What if Biya summoned FruNdi for a
tete-a-tete?
Fru Ndi |
Ahead of the Senatorial election in 2013,
FruNdi announced that the SDF will not field candidates for the election
because the ground was not level for such an important political consultation.
The SDF Chairman said he had also ordered his followers to start sharpening
their machetes to wage a war on Yaounde authorities if ever they tried to go
ahead with the election without the SDF participating. It took a brief meeting
of the Director of Cabinet at the Presidency, Martin BelingaEboutou and John
FruNdi, at the latter’s Yaounde residence, for FruNdi to change his mind and
accept to run SDF candidates in the election. Fru also personally ran in the
election, though he lost.
Intriguingly,
though FruNdi announced the SDF’s participation in the election, he did not say
what had changed in the electoral law as to motivate him to now allow his party
to participate in the election, not to talk of him, FruNdi, also being a
candidate.
It
should be recalled that Fru after the very brief in camera meeting with
Belinga, in Yaounde, changed his mind and unilaterally decided that the SDF
will field candidates in the election and that he would be one of the SDF
candidates for the Northwest senatorial constituency. He did not summon a
meeting of NEC to examine the possibilities as many had expected, but only made
the announcement by way of a message broadcasted on state-owned
radio/television, Crtv.
Observers
wasted no time to question what FruNdi and Belinga had discussed that pushed
the Chairman to so suddenly turn around the original position of his party
vis-a-vis the said election.
Though
it was understood that compromises had been made and political concessions
granted, many believed that FruNdi might have been ‘seduced’ by the President
to allow his party to run in the election this, so as to project Cameroon as a
multi-party democracy in the eye of the international community.
Yet,
until today, what FruNdi and Belinga discussed at that closed door meeting has
remained a mystery to both SDF supporters as well as the general public alike.
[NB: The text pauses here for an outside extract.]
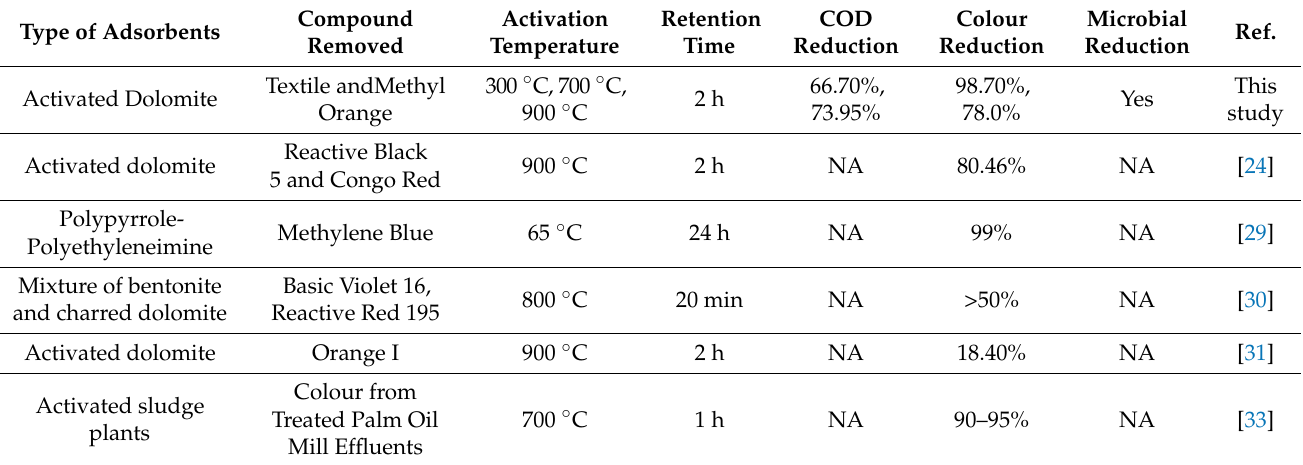
Table 6. Comparison of current works on adsorption of dye using activated dolomite and other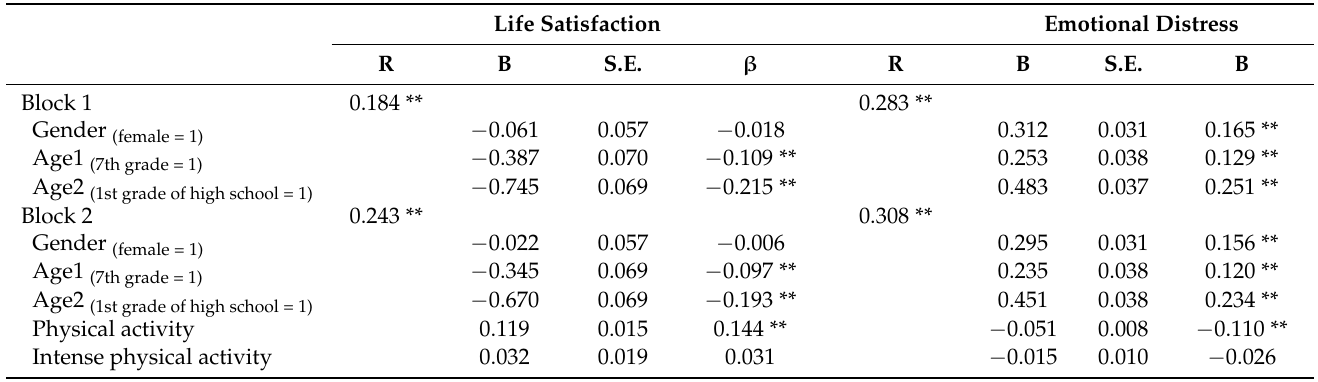
Table 3. Multiple Regression Analysis: Contribution of Physical Activity to Life Satisfaction and Emotional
But what was important however was that the
SDF finally participated at the election and even won all the senatorial seats
in Adamawa region where she has no counselors, but lost all the seats in her NW
stronghold. FruNdi had thus also lost another election against Biya and the
CPDM.
That
is why ever since the SDF Chairman issued a recent release announcing that his
party will boycott the National Day Commemoration on 20 May, political
bookmakers have again gone to work, speculating that Biya may just send his
most-trusted emissary, BelingaEboutou, to meet the emblematic and charismatic
SDF Chairman and woo him once again to accept to allow his party militants to
join the rest of Cameroonians in celebrating their national day.
Needless
to say that FruNdi’s decision for his party to boycott 20 May is coming at a
very critical moment in the chequered history of the country’s drive towards
unity, national integration and living together. It comes at a time when the
populations of the two Anglophone regions of NW and SW are threating to break
away from the union with their brothers of former East Cameroon.
For
one thing, FruNdi’s decision leaves many with the impression that he is either
in support of the Anglophone agitators or he is not satisfied with the way the
government is dealing with the crisis. And the Chairman’s public utterances
ever since the crisis started way back in October 2016 have hardly been at
variance with these speculations by observers.
Yet,
political watchers say the stiff position of the SDF and its Chairman about the
May 20 event only presents a golden opportunity for President Biya to summon
the opposition leader, Chairman FruNdi, so that they can put their heads
together and examine appropriate ways to thrash the troubling and potentially
lethal crisis in NW and SW before it degenerates into something else, as many
are already speculating.
But
will Biya come down from his pedestal and meet FruNdi? Let’s wait and see!